The house wasn’t a home; it was the front line. No car engine noise—just the scrape of his worn shoes, always within my room, my tomb, my refuge.
The walk from the school felt like crossing a heavily mined border. Every step was weighted with dread. I approached the door not knowing what form the explosion would take. Would it be the sound of shattered objects and shouting—just rage and anger? Or would it escalate, swift and brutal, to violence and pain? The not-knowing was a knife twisted slowly, the tension measured in bottles.
I learned to be small, to take up no space, my entire existence tuned to the volume of his imminent threat.
There was her, too—my mother. The one loving person, also a casualty of war. I saw the hollow look in her eyes, the way she flinched, and I put myself between her and the threat, a small, fragile shield. I became her protector, willing to absorb the impact.
But her struggle also meant she was absent. A ghost in the room, present in body, but her mind was gone— consumed by the fear, trapped in her own internal bunker. A loving presence, who could not actually be there for me. Her absence was a cold spot in the heart of the house.
Safety was a foreign country I could never visit. Trust was a myth, a rumour carried on the polluted air. I tried to hold them, to press my face to them— but they were water. They slipped away like sand through my fingers. How do you touch something that doesn’t exist?
The distance between my fear and his anger was often zero. I measured my survival not in minutes, but in the millilitres beside his bed and chair, left in the bottle.
I grew. My frame hardened. I became taller, heavier, stronger than the memory.
The confrontation came, later. The final, ugly, fight in the narrow hallway. Not the scared child, but the grown veteran finally fighting for real – an act of defense against the ultimate fear, a messy, furious closure that left him bleeding.
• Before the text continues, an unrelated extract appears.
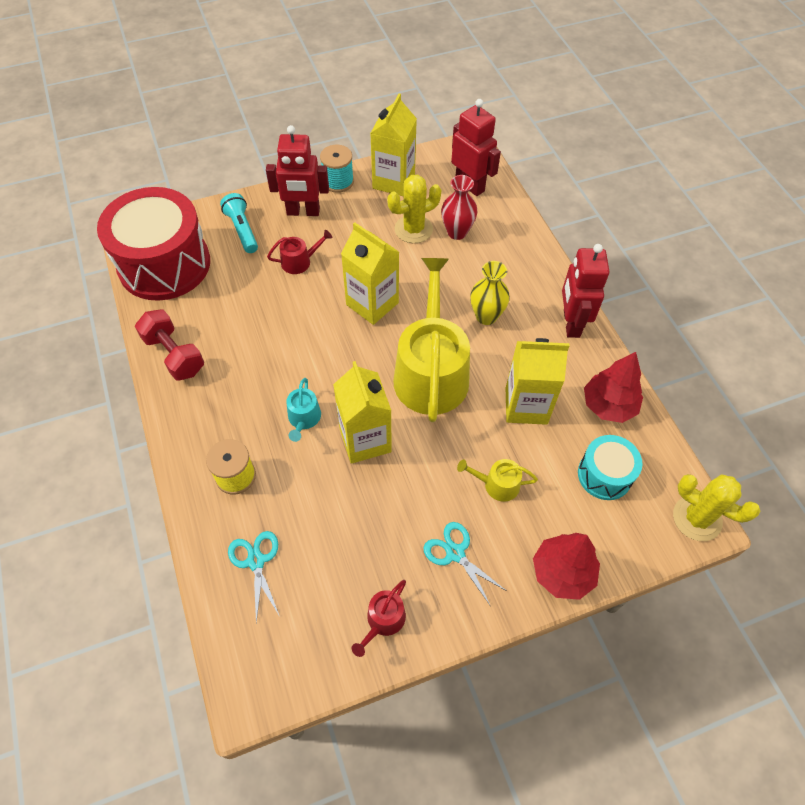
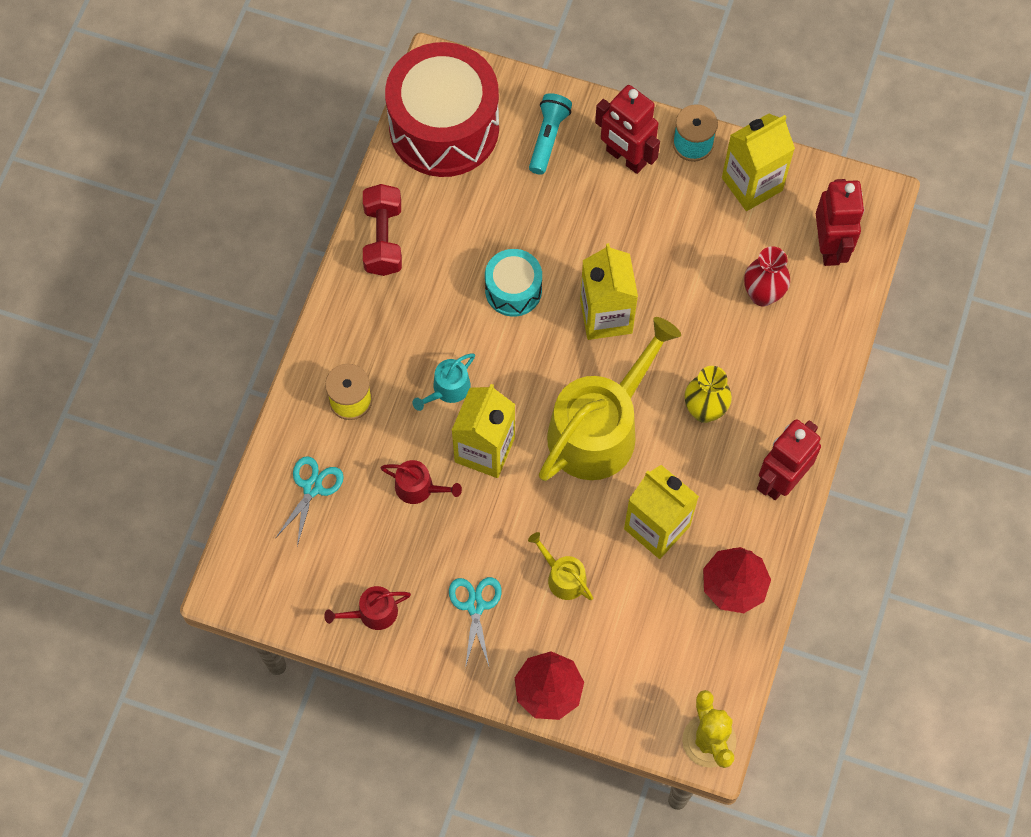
camera: 40 degrees right, 10 degrees up
red watering can [267,230,332,274] -> red watering can moved to [380,460,462,504]
yellow cactus [387,175,441,243] -> none
turquoise drum [578,435,642,500] -> turquoise drum moved to [485,249,542,316]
Now I am an adult, walking streets kilometers away. I still flinch at sudden noises, and my body still checks for exits. I may have won that last physical battle, but the war is internal, confined in the space of my own mind. The soldier is home, but the quiet doesn’t feel like peace. The deepest trauma is the constant, quiet knowledge that the ground underneath me is still shaking, and I am still waiting to find out which kind of storm is coming next.